Material supplied ->
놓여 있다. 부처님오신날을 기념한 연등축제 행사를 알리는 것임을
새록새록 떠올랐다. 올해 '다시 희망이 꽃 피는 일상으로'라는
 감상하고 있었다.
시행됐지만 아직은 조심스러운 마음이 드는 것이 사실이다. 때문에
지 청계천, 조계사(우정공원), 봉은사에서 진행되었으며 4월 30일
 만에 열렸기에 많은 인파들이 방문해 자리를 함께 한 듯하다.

Task statement ->
An identical copy of the entries above is the expected result.

Solved problem ->
놓여 있다. 부처님오신날을 기념한 연등축제 행사를 알리는 것임을
새록새록 떠올랐다. 올해 '다시 희망이 꽃 피는 일상으로'라는
 감상하고 있었다.
시행됐지만 아직은 조심스러운 마음이 드는 것이 사실이다. 때문에
지 청계천, 조계사(우정공원), 봉은사에서 진행되었으며 4월 30일
 만에 열렸기에 많은 인파들이 방문해 자리를 함께 한 듯하다.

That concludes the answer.